[ТРЕБОВАНИЯ] Измените в тексте о сельском кузнеце слово «колхозную» на «сельскую» и перепишите фрагмент, который начинается словами «Другого кузнеца в» и заканчивается словами «перенимать их опыт.».

Позже, о таких как он, напишут:

«Вспомним о тех,

Кто командовал ротами

Кто умирал на снегу.

Кто в Ленинград

Пробирался болотами,

Горло ломая врагу...»

Другого кузнеца в селе я не помню. Волоча ногу, он шустро управлялся в своей кузне, мастерски овладел профессией. Готовил к севу нехитрую колхозную технику: лобогрейки, сеялки, бороны, плуги. Редкая хозяйка не пользовалась услугами кузнеца. То косу «отбить», то таганку- треногу сделать, то косарь... Светлая ему память. В архивных документах читала, как бережно относился район к кузнецам, как организовывались группы из подростков, чтобы перенимать их опыт.

[ПРЕДОСТАВЛЕННЫЕ ДАННЫЕ]
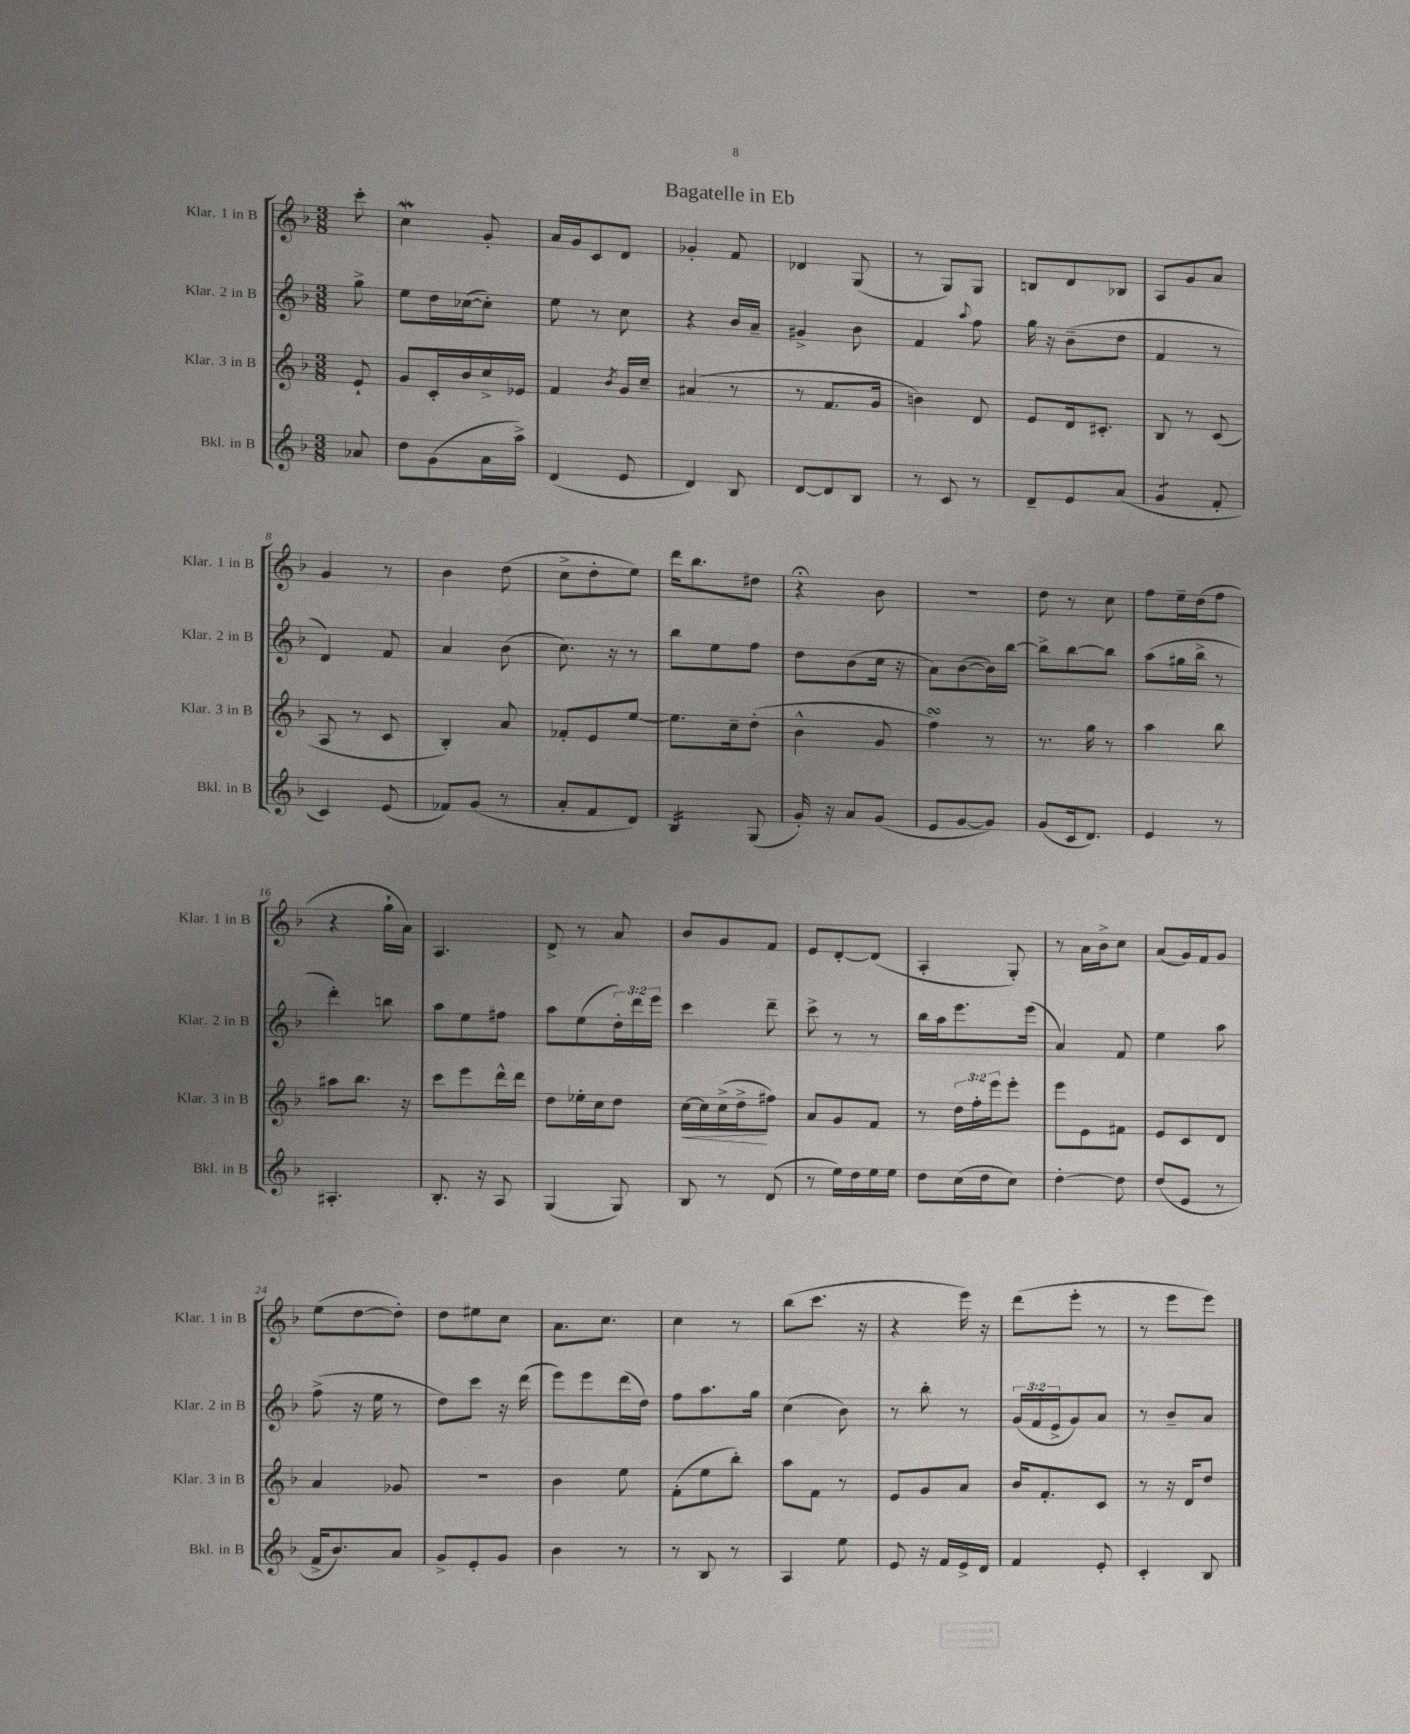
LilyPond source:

\header { title = "Bagatelle in Eb" }
<<
\new StaffGroup <<
\new Staff = "s0" \with { instrumentName = "Klar. 1 in B" shortInstrumentName = "Klar. 1 in B" } {
    \clef treble \key f \major \numericTimeSignature \time 3/8 \partial 8
    c'''8-. |
    c''4\mordent g'8-. |
    a'16 g'16 c'8 d'8 |
    ges'4-. f'8 |
    des'4 g8( |
    r8 g8) g8 |
    b8 d'8 bes8 |
    a8 g'8 a'8 |
    g'4 r8 |
    bes'4 d''8( |
    c''8-> d''8-. e''8) |
    d'''16 bes''8. dis''8 |
    r4\fermata bes'8 |
    R4. |
    d''8 r8 c''8 |
    f''8 e''16-- d''16( f''8 |
    r4 g''16-! a'16) |
    a4. |
    d'8-> r8 a'8 |
    bes'8 g'8 f'8 |
    e'8 d'8~-. d'8( |
    a4-. g8-.) |
    r8 a'16 bes'16-> c''8 |
    a'8( g'16) f'16 g'8 |
    e''8( d''8~ d''8-.) |
    d''8 eis''8 c''8 |
    a'8. c''8. |
    c''4 r8 |
    bes''8( c'''8. r16 |
    r4 e'''16) r16 |
    d'''8( e'''8-. r8 |
    r8 e'''8 e'''8) \bar "|." |
}
\new Staff = "s1" \with { instrumentName = "Klar. 2 in B" shortInstrumentName = "Klar. 2 in B" } {
    \clef treble \key f \major \numericTimeSignature \time 3/8 \override Staff.TupletNumber.text = #tuplet-number::calc-fraction-text \partial 8
    g''8-> |
    e''8 d''16 ces''16~( ces''8-.) |
    e''8 r8 c''8 |
    r4 bes'16 a'16-- |
    gis'4-> bes'8 |
    f'4 \appoggiatura { a''8 } f''8 |
    g''16 r16 bes'8--( d''8 |
    f'4 r8 |
    d'4) f'8 |
    a'4 bes'8( |
    c''8.) r16 r8 |
    bes''8 e''8 f''8 |
    d''8 bes'8( c''16 r16 |
    a'8) bes'8~( bes'16) bes''16~ |
    bes''8-> bes''8~ bes''8 |
    a''8( gis''16 bes''16-> r8 |
    d'''4-.) b''8 |
    a''8 e''8 fis''8 |
    a''8 e''8( \tuplet 3/2 { d''16-.) d'''16 e'''16 } |
    c'''4 d'''8-- |
    c'''8-> r8 r8 |
    bes''16 a''16 e'''8. e'''16( |
    a'4) f'8 |
    e''4 a''8 |
    f''8->( r16 e''16 r8 |
    d''8) c'''8 r16 d'''16( |
    e'''8) e'''8 d'''16( d''16) |
    f''8 a''8. g''16 |
    c''4( bes'8) |
    r8 bes''8-. r8 |
    \tuplet 3/2 { g'16( f'16 e'16-> } g'8) a'8 |
    r8 bes'8-- a'8 \bar "|." |
}
\new Staff = "s2" \with { instrumentName = "Klar. 3 in B" shortInstrumentName = "Klar. 3 in B" } {
    \clef treble \key f \major \numericTimeSignature \time 3/8 \override Staff.TupletNumber.text = #tuplet-number::calc-fraction-text \partial 8
    e'8-! |
    g'8 c'16-. bes'16 c''16-> ees'16 |
    f'4 \acciaccatura { bes'8 } g'16 c''16-- |
    ais'4( r8 |
    r8 f'8. g'16 |
    b'4) d'8 |
    e'8 d'16 cis'8.-. |
    bes8 r8 c'8( |
    a8 r8 c'8 |
    bes4-.) a'8 |
    fes'8-. e'8 e''8~ |
    e''8. c''16-- d''8-.( |
    bes'4-^ g'8 |
    f''4\turn) r8 |
    r8. g''16 r8 |
    a''4 bes''8 |
    ais''8 bes''8. r16 |
    c'''8 e'''8 d'''16-^ d'''16 |
    d''8 ees''16-. c''16 d''8 |
    c''16~\< c''16 c''16->( d''16->\! fis''8) |
    a'8 g'8 f'8 |
    r8 \tuplet 3/2 { d''16 f''16-. e'''16 } e'''8-. |
    e'''8 e'8 fis'8 |
    e'8 c'8 d'8 |
    a'4 ges'8 |
    R4. |
    bes'4 e''8 |
    f'8-.( e''8 bes''8-.) |
    a''8 f'8 r8 |
    e'8 g'8 a'8 |
    bes'16 f'8.-. c'8 |
    r8 r16 d'16 d''8 \bar "|." |
}
\new Staff = "s3" \with { instrumentName = "Bkl. in B" shortInstrumentName = "Bkl. in B" } {
    \clef treble \key f \major \numericTimeSignature \time 3/8 \partial 8
    aes'8 |
    d''8 g'8( a'16 a''16->) |
    d'4( e'8 |
    d'4) bes8 |
    d'8~ d'8 bes8 |
    r8 c'8 r8 |
    d'8-- e'8 a'8( |
    g'4:8 f'8-. |
    c'4) e'8( |
    fes'8) g'8( r8 |
    a'8-. f'8 d'8) |
    bes4:16 g8( |
    g'16-.) r16 a'8 g'8( |
    e'8 g'8~ g'8) |
    g'8( c'16 d'8.) |
    e'4 r8 |
    ais4.-. |
    bes8.-. r16 a8 |
    g4( g8) |
    bes8 r8 d'8( |
    r8 e''16) d''16 e''16 e''16 |
    d''8 c''16( d''16 c''8) |
    d''4~-. d''8 |
    d''8( e'8 r8 |
    f'16-> bes'8.) a'8 |
    g'8-> e'8-. g'8 |
    bes'4 r8 |
    r8 bes8 r8 |
    a4 e''8 |
    e'8 r16 f'16 e'16-> d'16 |
    f'4 e'8-. |
    c'4-. bes8 \bar "|." |
}
>>
>>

[РЕШЕНИЕ ЗАДАЧИ]
Другого кузнеца в селе я не помню. Волоча ногу, он шустро управлялся в своей кузне, мастерски овладел профессией. Готовил к севу нехитрую сельскую технику: лобогрейки, сеялки, бороны, плуги. Редкая хозяйка не пользовалась услугами кузнеца. То косу «отбить», то таганку- треногу сделать, то косарь... Светлая ему память. В архивных документах читала, как бережно относился район к кузнецам, как организовывались группы из подростков, чтобы перенимать их опыт.